Unter diese an sich schon eher willkürlich angewandte Sammelbezeichnung scheint die für Plauen zuständige Versammlungsbehörde auch den Deutschen Gewerkschaftsbund (DGB) und sogar die Grünen zu zählen. Beide hatten am ersten Mai Aktionen gegen den rechten Aufzug angemeldet. Die Bündnisgrünen werden demnächst wahrscheinlich in einer Koalition mit der SPD und der CDU sächsische Ministerposten besetzten.

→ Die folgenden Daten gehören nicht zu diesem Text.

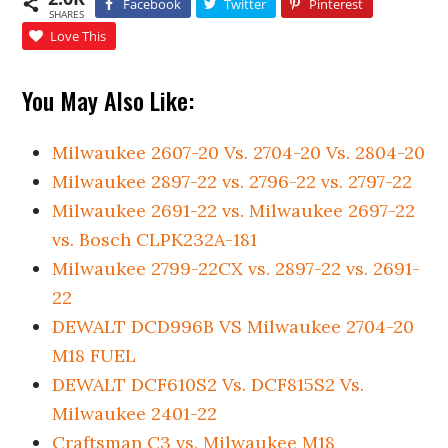
Facebook
Twitter
Pinterest
SHARES
Love This
You May Also Like:
Milwaukee 2607-20 Vs. 2704-20 Vs. 2804-20
Milwaukee 2897-22 vs. 2796-22 vs. 2797-22
Milwaukee 2691-22 vs. Milwaukee 2697-22
vs. Bosch CLPK232A-181
Milwaukee 2799-22CX vs. 2897-22 vs. 2691-
22
DEWALT DCD996B VS Milwaukee 2704-20
M18 FUEL
DEWALT DCF610S2 Vs. DCF815S2 Vs.
Milwaukee 2401-22
Craftsman C3 vs. Milwaukee M18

Die kleine Anfrage förderte auch zutage, dass in Leipzig in 10 und im Vogtland in 43 Fällen die Daten von Anmelder*innen und deren Stellvertreter*innen an das Landesamt für Verfassungsschutz weitergereicht wurden. Die Spitze dieser Liste hält aber die sächsische Landeshauptstadt. Dort wurden allein in diesem Jahr 180 Datensätze zur Überprüfung an die Schlapphüte weitergegeben. Welche Versammlungen, Kundgebungen und Demonstrationen hiervon betroffen wurden, ließ das sächsische Innenministerium in seiner Antwort auf Lippmanns Anfrage außen vor. Somit kann man lediglich vermuten, dass die montäglichen Proteste gegen PEGIDA vom Verfassungsschutz durchleuchtet wurden, ebenso wie wahrscheinlich alle anderen antifaschistischen Demonstrationen. Zudem dürften auch gewerkschaftliche Versammlungen davon betroffen gewesen sein, und der vom „Bündnis für mehr Personal im Krankenhaus und in der Pflege“ und der Gewerkschaft Ver.di getragene „Tag der Pflege“, den auch Mitglieder der Sol mitorganisierten.

Lippmann hielt fest, dass dieses Vorgehen Menschen durch Einschüchterung daran hindern werde, von ihrem Versammlungsrecht Gebrauch zu machen. Allerdings hatte der sächsische Staatsapparat nicht vor, diese Praxis öffentlich zu machen, weshalb es wahrscheinlich nicht um Abschreckung ging. Viel mehr sollen scheinbar Daten über Linke, Antifaschist*innen und Gewerkschafter*innen in größerem Umfang gesammelt werden. Wenn man bedenkt, wie sich der sächsische Staat bislang verhalten hat, müssen angesichts diesen Umgangs mit sensiblen Daten alle Alarmglocken schrillen.

Zugleich kann der sächsische Staatsapparat kaum deutlicher sagen, auf welcher Seite er im Kampf gegen Rechte, Rassisten und Nazis bzw. für bessere Arbeits- und Lebensbedingungen steht.

Wer PEGIDA oder die AfD aufhalten will, der darf sich nicht auf jene verlassen, die antifaschistische Gegenaktionen streng beauflagen und deren Organisator*innen ausspionieren lassen. Wer gegen Mietenwahnsinn kämpft, dem wird kaum ein Staat helfen, der Gesetze für Vermieter erlässt und bei Aktionen für die Rechte von Mieter*innen den Geheimdienst zu Rate zieht. Selbst wenn Mieten steigen, wird keine Kommune auf die Idee kommen privatisierte Wohnungen zu rekommunalisieren und Mieter*innen die Möglichkeit geben demokratisch über Wohnungen und Wohnungsbau zu entscheiden. Das macht nur die Kommune, die durch eine Bewegung „von unten“ dazu gezwungen wird.

Was wir erreichen wollen müssen wir er kämpfen und wer kämpfen will, muss sich organisieren!